# Task item
Give the number of lines in the data that hold the string "yarattığı". Nothing else is needed.

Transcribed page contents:

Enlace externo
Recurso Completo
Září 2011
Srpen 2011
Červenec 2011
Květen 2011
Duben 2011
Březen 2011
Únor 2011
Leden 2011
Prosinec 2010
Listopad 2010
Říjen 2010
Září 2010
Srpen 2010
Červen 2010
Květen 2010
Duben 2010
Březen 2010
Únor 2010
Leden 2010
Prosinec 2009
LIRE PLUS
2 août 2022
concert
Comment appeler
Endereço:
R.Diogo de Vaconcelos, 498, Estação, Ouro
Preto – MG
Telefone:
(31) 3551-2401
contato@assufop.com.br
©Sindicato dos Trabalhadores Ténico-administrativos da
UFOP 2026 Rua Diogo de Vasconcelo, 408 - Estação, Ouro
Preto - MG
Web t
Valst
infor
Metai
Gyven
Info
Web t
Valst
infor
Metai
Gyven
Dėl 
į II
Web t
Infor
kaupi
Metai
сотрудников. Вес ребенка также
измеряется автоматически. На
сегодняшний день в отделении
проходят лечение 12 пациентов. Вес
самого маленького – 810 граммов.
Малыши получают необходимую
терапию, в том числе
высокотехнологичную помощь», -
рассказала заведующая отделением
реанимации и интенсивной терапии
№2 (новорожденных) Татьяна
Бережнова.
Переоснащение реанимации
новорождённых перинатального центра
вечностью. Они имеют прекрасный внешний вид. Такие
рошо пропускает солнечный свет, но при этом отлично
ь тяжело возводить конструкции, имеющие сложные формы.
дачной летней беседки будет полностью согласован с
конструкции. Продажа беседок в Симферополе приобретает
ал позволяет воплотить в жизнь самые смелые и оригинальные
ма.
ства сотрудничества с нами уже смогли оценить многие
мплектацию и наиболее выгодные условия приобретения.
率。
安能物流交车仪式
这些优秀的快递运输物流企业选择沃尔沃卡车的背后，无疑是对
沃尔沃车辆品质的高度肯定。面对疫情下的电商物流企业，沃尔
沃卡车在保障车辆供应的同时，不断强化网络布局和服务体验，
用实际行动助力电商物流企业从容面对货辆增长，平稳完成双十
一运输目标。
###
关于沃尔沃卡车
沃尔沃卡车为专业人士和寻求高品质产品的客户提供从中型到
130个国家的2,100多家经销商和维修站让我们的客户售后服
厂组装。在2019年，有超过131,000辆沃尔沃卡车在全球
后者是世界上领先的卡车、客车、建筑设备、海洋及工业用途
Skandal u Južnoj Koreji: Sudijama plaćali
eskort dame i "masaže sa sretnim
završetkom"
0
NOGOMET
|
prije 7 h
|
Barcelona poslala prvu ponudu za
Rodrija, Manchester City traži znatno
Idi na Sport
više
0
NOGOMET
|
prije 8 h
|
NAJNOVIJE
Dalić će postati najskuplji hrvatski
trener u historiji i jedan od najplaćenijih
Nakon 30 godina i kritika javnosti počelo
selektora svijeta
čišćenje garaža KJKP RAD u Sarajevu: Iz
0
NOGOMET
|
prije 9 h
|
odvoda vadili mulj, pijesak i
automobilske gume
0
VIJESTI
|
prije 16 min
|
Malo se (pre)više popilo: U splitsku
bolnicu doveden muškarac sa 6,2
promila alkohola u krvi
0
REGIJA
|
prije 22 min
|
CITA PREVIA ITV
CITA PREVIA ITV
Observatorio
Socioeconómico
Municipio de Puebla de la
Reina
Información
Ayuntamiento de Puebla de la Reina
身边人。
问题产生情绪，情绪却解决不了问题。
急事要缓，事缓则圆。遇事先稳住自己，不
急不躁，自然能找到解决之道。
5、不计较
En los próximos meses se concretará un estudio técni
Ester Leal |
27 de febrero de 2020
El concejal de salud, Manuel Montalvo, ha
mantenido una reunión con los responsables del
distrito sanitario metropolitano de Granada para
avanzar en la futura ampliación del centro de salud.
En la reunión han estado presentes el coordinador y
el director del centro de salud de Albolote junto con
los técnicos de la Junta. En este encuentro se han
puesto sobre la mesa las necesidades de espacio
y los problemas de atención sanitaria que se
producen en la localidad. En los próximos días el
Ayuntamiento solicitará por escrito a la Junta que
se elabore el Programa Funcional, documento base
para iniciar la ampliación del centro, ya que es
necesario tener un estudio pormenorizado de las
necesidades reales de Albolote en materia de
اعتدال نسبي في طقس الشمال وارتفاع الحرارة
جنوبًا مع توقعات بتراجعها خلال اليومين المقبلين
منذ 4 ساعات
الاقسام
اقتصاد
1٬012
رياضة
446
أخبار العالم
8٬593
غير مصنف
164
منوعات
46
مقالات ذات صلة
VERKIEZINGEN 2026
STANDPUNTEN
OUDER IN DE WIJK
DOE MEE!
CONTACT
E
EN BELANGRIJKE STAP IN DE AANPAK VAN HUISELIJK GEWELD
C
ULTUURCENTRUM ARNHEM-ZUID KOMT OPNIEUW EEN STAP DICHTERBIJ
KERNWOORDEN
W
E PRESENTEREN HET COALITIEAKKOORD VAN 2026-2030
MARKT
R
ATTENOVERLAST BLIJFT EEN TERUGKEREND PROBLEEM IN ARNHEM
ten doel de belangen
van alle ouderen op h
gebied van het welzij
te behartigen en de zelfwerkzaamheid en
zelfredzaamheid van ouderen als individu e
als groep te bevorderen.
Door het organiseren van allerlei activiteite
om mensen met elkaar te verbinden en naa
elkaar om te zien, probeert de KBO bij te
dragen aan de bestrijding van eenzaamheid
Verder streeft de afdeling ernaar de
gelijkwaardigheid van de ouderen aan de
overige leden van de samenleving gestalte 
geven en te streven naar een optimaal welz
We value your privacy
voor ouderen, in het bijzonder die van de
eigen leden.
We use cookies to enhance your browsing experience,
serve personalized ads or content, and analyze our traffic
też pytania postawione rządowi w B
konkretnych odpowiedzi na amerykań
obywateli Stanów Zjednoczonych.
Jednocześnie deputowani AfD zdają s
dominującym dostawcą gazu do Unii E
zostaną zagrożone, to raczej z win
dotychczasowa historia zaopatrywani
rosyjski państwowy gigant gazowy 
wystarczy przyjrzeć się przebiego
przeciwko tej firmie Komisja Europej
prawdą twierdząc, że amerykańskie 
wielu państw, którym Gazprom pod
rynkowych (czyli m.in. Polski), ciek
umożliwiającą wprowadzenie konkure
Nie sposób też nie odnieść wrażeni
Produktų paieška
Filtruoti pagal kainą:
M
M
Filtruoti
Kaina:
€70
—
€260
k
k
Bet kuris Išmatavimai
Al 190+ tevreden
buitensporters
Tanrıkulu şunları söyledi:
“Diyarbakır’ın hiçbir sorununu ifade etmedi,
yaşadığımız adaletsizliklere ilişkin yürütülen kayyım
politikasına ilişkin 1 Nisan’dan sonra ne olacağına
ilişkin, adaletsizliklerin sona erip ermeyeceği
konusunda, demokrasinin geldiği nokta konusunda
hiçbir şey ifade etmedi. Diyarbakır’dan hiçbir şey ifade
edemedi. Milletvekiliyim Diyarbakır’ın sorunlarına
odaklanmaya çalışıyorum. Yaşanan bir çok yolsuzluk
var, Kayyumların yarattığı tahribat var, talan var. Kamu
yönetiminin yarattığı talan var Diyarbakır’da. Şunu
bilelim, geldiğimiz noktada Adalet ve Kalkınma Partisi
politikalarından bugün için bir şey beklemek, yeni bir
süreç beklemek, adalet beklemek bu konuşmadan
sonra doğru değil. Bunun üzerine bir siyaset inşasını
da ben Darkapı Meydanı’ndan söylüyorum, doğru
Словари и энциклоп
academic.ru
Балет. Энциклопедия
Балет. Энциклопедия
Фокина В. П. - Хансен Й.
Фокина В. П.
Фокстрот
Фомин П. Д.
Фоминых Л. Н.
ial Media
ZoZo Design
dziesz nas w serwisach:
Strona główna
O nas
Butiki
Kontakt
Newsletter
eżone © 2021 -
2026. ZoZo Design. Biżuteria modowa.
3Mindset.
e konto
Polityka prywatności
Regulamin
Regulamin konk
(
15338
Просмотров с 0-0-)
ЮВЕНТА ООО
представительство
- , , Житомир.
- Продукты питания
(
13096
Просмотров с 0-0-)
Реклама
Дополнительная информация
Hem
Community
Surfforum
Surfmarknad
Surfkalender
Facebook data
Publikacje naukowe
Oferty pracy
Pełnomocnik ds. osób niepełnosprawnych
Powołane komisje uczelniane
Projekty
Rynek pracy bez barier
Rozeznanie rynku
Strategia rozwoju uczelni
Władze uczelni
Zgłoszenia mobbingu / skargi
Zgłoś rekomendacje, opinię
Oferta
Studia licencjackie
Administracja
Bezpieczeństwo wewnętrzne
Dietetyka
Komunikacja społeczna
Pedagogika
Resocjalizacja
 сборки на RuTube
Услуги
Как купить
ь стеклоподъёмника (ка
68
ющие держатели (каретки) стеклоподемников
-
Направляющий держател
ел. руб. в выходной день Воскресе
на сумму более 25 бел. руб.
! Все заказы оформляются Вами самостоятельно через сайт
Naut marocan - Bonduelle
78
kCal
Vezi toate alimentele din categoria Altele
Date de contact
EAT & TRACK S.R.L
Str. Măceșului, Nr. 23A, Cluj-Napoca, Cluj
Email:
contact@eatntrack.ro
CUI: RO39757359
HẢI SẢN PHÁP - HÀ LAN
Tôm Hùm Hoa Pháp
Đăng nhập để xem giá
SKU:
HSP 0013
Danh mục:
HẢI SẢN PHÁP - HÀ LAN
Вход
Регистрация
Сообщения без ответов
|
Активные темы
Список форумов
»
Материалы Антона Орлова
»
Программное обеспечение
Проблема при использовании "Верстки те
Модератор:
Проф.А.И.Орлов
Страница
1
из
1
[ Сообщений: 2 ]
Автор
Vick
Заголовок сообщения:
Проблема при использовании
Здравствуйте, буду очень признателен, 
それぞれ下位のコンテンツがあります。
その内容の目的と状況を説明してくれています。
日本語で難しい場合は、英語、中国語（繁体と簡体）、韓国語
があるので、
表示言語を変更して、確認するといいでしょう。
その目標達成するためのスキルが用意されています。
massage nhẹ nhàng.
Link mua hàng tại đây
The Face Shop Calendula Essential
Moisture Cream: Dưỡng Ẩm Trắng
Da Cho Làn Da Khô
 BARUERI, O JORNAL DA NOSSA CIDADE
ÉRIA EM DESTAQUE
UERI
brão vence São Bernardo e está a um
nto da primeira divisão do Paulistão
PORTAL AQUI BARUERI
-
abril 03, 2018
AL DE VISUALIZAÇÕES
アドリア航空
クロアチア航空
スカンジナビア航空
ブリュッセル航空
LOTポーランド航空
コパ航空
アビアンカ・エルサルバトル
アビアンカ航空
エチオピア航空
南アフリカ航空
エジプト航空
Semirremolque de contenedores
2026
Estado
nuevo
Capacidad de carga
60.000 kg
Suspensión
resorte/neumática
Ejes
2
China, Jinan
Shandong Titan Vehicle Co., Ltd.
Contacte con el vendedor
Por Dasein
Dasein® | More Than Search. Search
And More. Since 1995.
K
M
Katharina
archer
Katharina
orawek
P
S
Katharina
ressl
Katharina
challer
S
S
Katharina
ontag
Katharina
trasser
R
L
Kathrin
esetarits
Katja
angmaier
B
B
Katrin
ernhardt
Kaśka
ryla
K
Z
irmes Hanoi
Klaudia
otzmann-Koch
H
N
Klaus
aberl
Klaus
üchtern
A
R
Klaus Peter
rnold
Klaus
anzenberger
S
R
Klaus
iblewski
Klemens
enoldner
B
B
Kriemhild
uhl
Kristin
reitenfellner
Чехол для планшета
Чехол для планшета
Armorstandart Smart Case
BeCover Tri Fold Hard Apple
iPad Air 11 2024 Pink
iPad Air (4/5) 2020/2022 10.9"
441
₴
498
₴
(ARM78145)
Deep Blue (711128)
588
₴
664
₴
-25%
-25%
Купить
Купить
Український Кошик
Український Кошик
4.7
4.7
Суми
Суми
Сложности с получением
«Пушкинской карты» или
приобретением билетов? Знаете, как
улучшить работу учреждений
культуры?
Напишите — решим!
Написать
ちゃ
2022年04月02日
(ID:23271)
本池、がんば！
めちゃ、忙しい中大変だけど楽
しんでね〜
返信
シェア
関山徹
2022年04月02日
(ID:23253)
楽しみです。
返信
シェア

# Written solution
2